* _ACTIVITY_
In the data below, one line contains "soinnistahankaanko" and a later one contains "soinnistasihanko". Print both, with every line between them, exactly and alone.
━━ MATERIAL FOR THIS EXERCISE ━━
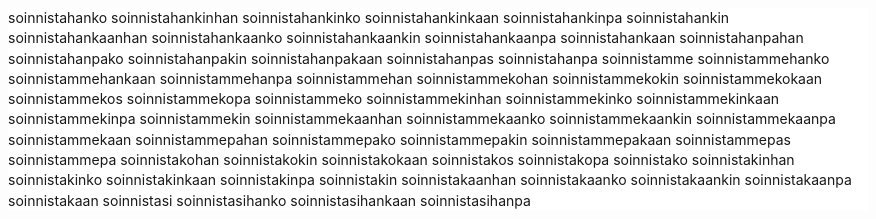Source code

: soinnistahanko
soinnistahankinhan
soinnistahankinko
soinnistahankinkaan
soinnistahankinpa
soinnistahankin
soinnistahankaanhan
soinnistahankaanko
soinnistahankaankin
soinnistahankaanpa
soinnistahankaan
soinnistahanpahan
soinnistahanpako
soinnistahanpakin
soinnistahanpakaan
soinnistahanpas
soinnistahanpa
soinnistamme
soinnistammehanko
soinnistammehankaan
soinnistammehanpa
soinnistammehan
soinnistammekohan
soinnistammekokin
soinnistammekokaan
soinnistammekos
soinnistammekopa
soinnistammeko
soinnistammekinhan
soinnistammekinko
soinnistammekinkaan
soinnistammekinpa
soinnistammekin
soinnistammekaanhan
soinnistammekaanko
soinnistammekaankin
soinnistammekaanpa
soinnistammekaan
soinnistammepahan
soinnistammepako
soinnistammepakin
soinnistammepakaan
soinnistammepas
soinnistammepa
soinnistakohan
soinnistakokin
soinnistakokaan
soinnistakos
soinnistakopa
soinnistako
soinnistakinhan
soinnistakinko
soinnistakinkaan
soinnistakinpa
soinnistakin
soinnistakaanhan
soinnistakaanko
soinnistakaankin
soinnistakaanpa
soinnistakaan
soinnistasi
soinnistasihanko
soinnistasihankaan
soinnistasihanpa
━━━
* _SOLUTION FOR THIS PROBLEM_
soinnistahankaanko
soinnistahankaankin
soinnistahankaanpa
soinnistahankaan
soinnistahanpahan
soinnistahanpako
soinnistahanpakin
soinnistahanpakaan
soinnistahanpas
soinnistahanpa
soinnistamme
soinnistammehanko
soinnistammehankaan
soinnistammehanpa
soinnistammehan
soinnistammekohan
soinnistammekokin
soinnistammekokaan
soinnistammekos
soinnistammekopa
soinnistammeko
soinnistammekinhan
soinnistammekinko
soinnistammekinkaan
soinnistammekinpa
soinnistammekin
soinnistammekaanhan
soinnistammekaanko
soinnistammekaankin
soinnistammekaanpa
soinnistammekaan
soinnistammepahan
soinnistammepako
soinnistammepakin
soinnistammepakaan
soinnistammepas
soinnistammepa
soinnistakohan
soinnistakokin
soinnistakokaan
soinnistakos
soinnistakopa
soinnistako
soinnistakinhan
soinnistakinko
soinnistakinkaan
soinnistakinpa
soinnistakin
soinnistakaanhan
soinnistakaanko
soinnistakaankin
soinnistakaanpa
soinnistakaan
soinnistasi
soinnistasihanko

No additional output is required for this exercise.